Stood, stepped forward deliberately crunching a small pebble on the ground.

Nighttime—or lack of people—amplified every tiny sound. Perfect for signaling my position.

One more corner, and the park at the school edge comes into view. I widened my stride, turned sharply. The instant the park appeared, I whipped back the way I came.

Boom—!

"Agh!"

"Yeah... getting caught this quick is impressive. Almost brings a tear—didn't think you'd slip up at this stage."

I slammed my pursuer against the wall and gripped hard.

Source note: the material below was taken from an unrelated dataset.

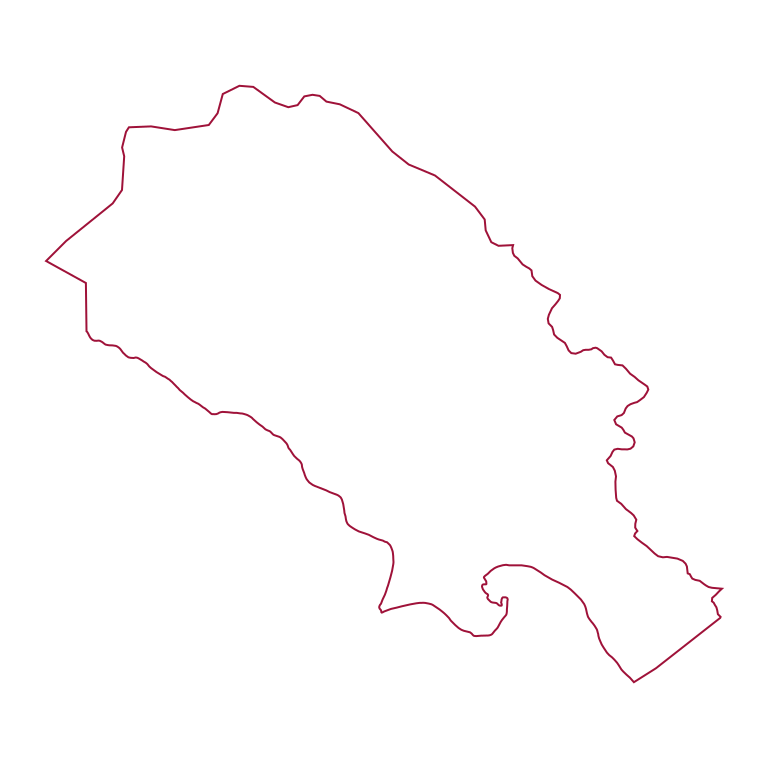 Karmir, Gegharkunik, Armenia (Albers equal-area conic projection)
{"feature_id": "60910142B90177126374214", "entity_name": "Karmir", "entity_type": "district", "adm_level": 2, "iso_a3": "ARM", "parent_name": "Armenia", "parent_adm1": "Gegharkunik", "projection": "albers", "projection_center": [45.299, 40.582], "detail": "fine", "context": "isolated", "style": "outline", "palette": "rose", "viewbox_px": 768, "rotation_deg": 0, "n_neighbors": 0, "source": "geoboundaries", "source_scale": "gbopen_adm2", "svg_char_len": 6106}
<svg xmlns="http://www.w3.org/2000/svg" viewBox="0 0 768 768"><path d="M86.5,331.3L87.1,331.8L88.1,333.4L89.1,335.5L89.9,337.0L90.8,338.3L92.5,339.9L94.4,340.7L96.4,340.8L98.6,340.6L99.8,340.8L101.8,341.8L102.8,342.5L104.8,344.1L105.6,344.6L107.9,345.1L109.5,345.3L112.6,345.4L115.9,345.9L117.4,346.6L119.2,347.9L120.3,349.0L123.0,352.7L124.1,353.7L125.9,355.5L128.4,357.3L130.5,357.8L133.6,358.0L135.7,357.5L137.1,357.7L138.5,358.3L142.2,360.5L143.6,361.5L145.7,362.7L147.4,364.1L149.2,366.4L151.1,368.1L156.4,372.0L162.9,376.0L165.1,376.8L168.0,378.8L169.4,379.6L171.1,381.2L171.9,381.8L174.2,384.2L175.7,385.7L176.6,386.7L178.2,388.2L179.7,390.0L183.2,392.9L184.7,394.4L188.0,397.3L190.7,399.5L193.1,401.2L195.3,402.3L196.5,403.0L197.8,403.5L199.4,404.5L203.0,407.3L205.1,408.5L209.4,412.1L210.9,413.5L211.9,414.1L214.8,414.2L216.3,414.1L218.0,413.5L219.1,412.8L220.3,412.3L222.4,411.9L227.6,412.2L234.2,412.9L237.0,412.9L240.3,413.4L242.1,413.5L243.4,413.8L246.1,414.6L247.5,415.1L250.5,416.8L251.9,417.8L252.9,418.9L256.7,422.3L259.6,424.6L262.5,426.6L265.4,429.3L267.4,430.3L269.5,431.1L270.4,431.7L273.1,434.5L273.9,435.0L275.0,435.4L279.5,436.9L280.6,437.5L282.5,439.1L286.5,443.4L287.4,444.9L288.0,446.4L288.3,447.5L288.8,448.4L290.1,449.8L293.0,454.3L294.3,456.1L297.1,458.8L298.9,460.2L299.9,461.2L300.7,462.3L301.4,463.5L301.8,464.5L302.1,467.0L302.7,469.1L304.2,473.0L304.8,475.0L305.8,477.5L306.6,479.1L307.5,480.3L309.2,482.4L310.3,483.2L312.7,484.9L315.0,486.0L326.3,490.4L329.7,492.1L337.2,494.9L338.5,495.6L340.5,497.2L341.0,497.9L341.9,499.6L343.2,504.0L344.2,510.1L344.5,513.0L345.5,516.3L345.9,519.1L346.4,521.3L346.9,522.4L347.3,523.3L347.8,524.1L348.7,525.0L349.8,526.0L352.3,527.7L355.0,529.4L358.8,531.4L361.8,532.4L364.9,533.4L368.8,534.8L373.4,537.2L376.9,538.8L378.8,539.5L382.5,540.5L383.3,540.8L384.6,541.6L387.1,542.3L389.9,545.0L390.4,545.8L391.3,547.7L392.3,550.4L392.7,551.7L392.9,553.1L393.2,556.0L393.3,558.8L393.5,562.2L393.3,564.1L392.1,570.8L390.4,577.4L388.0,585.6L387.1,588.0L386.3,590.8L384.9,594.7L382.6,599.5L381.0,603.7L380.0,604.9L379.4,606.2L379.2,607.1L379.3,607.8L379.7,608.7L380.9,610.1L381.2,610.9L381.4,612.3L381.8,612.6L382.9,612.2L384.1,611.5L389.7,609.4L391.1,608.9L396.8,607.6L401.8,606.3L410.2,604.4L416.3,603.3L419.5,602.9L423.4,602.8L425.1,602.9L428.8,603.6L431.5,604.3L432.9,605.0L439.6,609.5L442.5,611.8L444.4,613.4L446.4,615.3L449.0,618.0L450.8,620.6L455.3,625.1L458.6,628.0L461.4,629.8L463.9,630.8L470.0,632.3L471.7,633.6L472.5,634.6L473.4,635.5L474.1,635.9L476.2,636.1L480.9,635.7L488.1,635.5L489.6,635.3L491.4,634.6L492.2,634.0L495.0,630.5L496.3,629.2L497.6,627.7L498.7,625.7L500.6,622.1L501.9,620.1L504.2,617.2L505.2,616.1L506.3,614.7L506.7,613.1L506.9,611.3L506.9,609.5L507.2,605.9L507.4,601.0L507.7,599.7L507.5,598.7L507.3,598.2L506.6,597.7L505.5,597.3L504.4,597.3L502.8,597.4L502.2,598.0L501.8,598.9L501.5,599.8L501.5,600.8L501.1,602.4L501.6,603.8L501.8,604.9L501.6,605.5L501.1,605.7L499.8,605.6L499.2,605.4L498.6,605.0L497.2,603.6L496.5,603.1L495.7,602.9L492.5,602.5L491.5,602.2L490.7,601.8L488.5,599.6L488.0,599.1L487.4,598.0L487.3,597.4L487.9,596.0L488.1,595.1L487.8,594.5L487.4,594.0L486.7,593.7L485.5,592.8L484.8,592.0L482.9,589.3L482.2,587.3L482.0,586.5L482.1,585.8L482.3,585.2L482.6,584.8L483.0,584.5L484.0,584.3L486.0,584.3L486.3,584.1L486.4,583.4L486.2,581.3L484.0,577.8L483.9,577.4L484.0,577.0L484.5,576.4L485.1,575.8L487.8,573.8L490.7,570.9L494.3,568.3L496.0,567.4L498.2,566.5L502.9,565.2L506.1,564.8L509.0,565.3L510.3,565.3L521.4,565.3L527.5,566.2L530.7,566.8L532.6,567.5L534.0,568.2L540.8,572.5L544.5,575.2L552.2,579.6L559.0,582.7L567.4,587.0L570.8,589.6L574.7,593.3L580.9,599.5L584.2,604.1L585.3,606.6L586.0,608.9L587.0,613.5L587.8,616.2L588.2,617.2L589.5,619.2L591.7,622.1L592.7,623.2L594.5,625.6L596.6,629.0L597.1,630.1L597.8,632.8L598.2,634.1L598.4,635.8L599.1,638.4L600.3,641.3L601.7,644.5L603.6,647.6L606.9,652.6L608.2,654.0L609.2,655.1L612.0,657.3L614.3,659.6L617.1,662.8L618.6,665.0L621.4,669.5L623.2,671.5L626.4,674.6L629.9,677.7L633.9,682.2L655.9,668.3L720.2,617.9L720.6,616.9L717.9,614.2L717.2,610.2L716.4,607.3L714.8,604.8L713.7,602.7L711.9,601.3L712.2,597.9L715.8,594.8L718.8,591.6L721.9,588.7L712.0,587.8L708.6,587.0L706.0,585.5L704.1,584.2L699.7,580.8L695.3,579.9L692.3,578.6L691.1,576.7L689.8,574.2L687.7,573.4L686.9,566.5L685.6,563.7L682.8,560.9L677.4,558.6L667.0,556.9L662.9,557.3L658.1,556.2L654.6,553.5L646.7,546.1L641.9,542.7L637.4,539.2L634.2,536.1L635.1,533.5L637.4,531.0L636.4,529.6L635.2,527.6L635.3,523.8L636.3,519.7L633.7,515.4L631.1,513.0L625.9,509.1L621.3,503.9L617.0,500.8L616.2,497.9L615.6,489.8L615.4,481.6L616.0,476.4L614.8,470.7L612.9,467.0L608.1,463.2L606.8,460.3L610.6,456.0L612.5,451.9L614.3,449.6L617.7,448.8L621.6,449.3L627.5,449.4L630.5,448.7L633.3,446.4L634.7,442.3L633.5,438.3L631.9,436.5L624.9,432.6L623.4,429.9L621.7,427.6L616.1,424.3L614.3,420.0L617.3,416.4L621.6,415.1L623.9,413.0L625.7,408.5L627.6,406.0L630.5,404.2L634.4,402.8L637.1,402.1L640.1,400.0L643.9,397.1L646.7,392.8L648.3,389.6L647.3,386.5L645.1,384.9L638.4,380.3L634.6,376.9L630.1,373.7L626.0,368.8L622.5,365.4L617.8,364.9L615.0,364.3L613.0,360.6L611.1,357.6L607.6,357.2L604.4,354.8L601.6,351.3L597.2,348.2L595.6,347.7L592.9,348.2L591.4,349.3L588.6,349.8L585.7,349.8L583.2,350.2L580.8,351.8L575.7,353.7L571.3,353.1L568.6,350.4L566.7,346.2L564.9,342.9L557.3,337.8L554.1,334.5L553.1,330.0L552.1,326.9L548.6,323.4L547.8,318.9L548.9,314.8L552.0,308.2L555.6,304.1L558.2,300.8L559.8,298.3L560.0,294.9L557.8,293.1L549.0,289.1L541.7,285.0L535.5,280.6L532.3,276.2L531.5,270.4L529.2,268.4L526.3,266.8L522.6,264.4L517.7,258.4L514.3,255.8L512.9,252.9L512.3,248.2L513.1,245.1L498.5,245.8L491.3,242.2L485.7,230.4L484.7,219.5L475.0,206.6L435.0,175.5L408.7,164.5L392.3,151.5L358.4,113.1L339.8,104.3L326.4,101.6L319.7,95.9L312.5,94.8L304.3,96.4L297.6,105.1L288.3,107.2L274.9,102.5L253.3,86.9L239.4,85.8L222.8,94.0L217.6,113.2L208.8,125.0L174.8,130.1L151.1,126.4L128.9,127.3L126.0,131.9L122.1,147.5L124.2,156.3L122.0,190.0L112.7,203.4L66.1,241.0L46.1,261.0L85.9,283.0L86.5,331.3Z" fill="none" stroke="#9f1239" stroke-width="2"/></svg>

The stranger shook his head in panic.

"Wh-what...!"

"Nice job sneaking up with the silence spell."

"Let go!"

He twisted his arm. I shoved him into the wall again and asked quietly.

"Who are you?"

"Wh-what do you mean, who...?!"

"Who sent you? Who told you to move this sloppily?"

This wasn't the letter recipient.

The letter guy had tasked this student in turn.

Brother doesn't pick sloppy operators.

I coined 'watcher' myself, but his letter wouldn't explicitly say monitor me—not one sentence. What if the recipient betrayed him?

Other recipients' letters would mirror mine: warm worry for the brother, packed with brotherly concern. One line about fretting over a study-obsessed sibling forgetting health, asking to relay welfare now and then.

Given my shyness toward brother, hearing updates isn't odd. He'd have mentioned that. All logic sound.

If the recipient hadn't overinterpreted brother's intent, things would've gone smoothly.

Without intimate knowledge, digging into hidden motives breeds discord. How, with what confidence, do you weigh countless variables and their priorities?

The recipient misread.

Turned innocent 'keep tabs on his well-being' into 'spy on the Pleromaine day'.

Partly true.

But not spelling out surveillance has reasons. If probing intents, you'd factor that.

*Brother misplayed this time.*

Picking the wrong guy exposed it all.

*Time to think what brother wants.*

What brother needs here: why the shift in grades *and* attitude?

Self-driven change for independence, or external cause?

Must pinpoint.

If first, his 20-year system crumbles someday—prep now.

So he's eyeing that possibility.

But blatant watcher screams malice in that case.

Thus, this recipient cleverly played dumb.

The student shook his head violently and yelled.

"Sent me? No! No one told me to...!"

"Bull. No such thing."

Someone brother trusts, knows us both enough—or can—for welfare checks.

Student doesn't fit the intersection. Pass one criterion, snag on the other.

I stared into his eyes and said.

"It's a professor. One from Imperial Second Academy told you to watch me. Right?"

I smiled, tightened my grip on his shoulder. His face went sheet-white.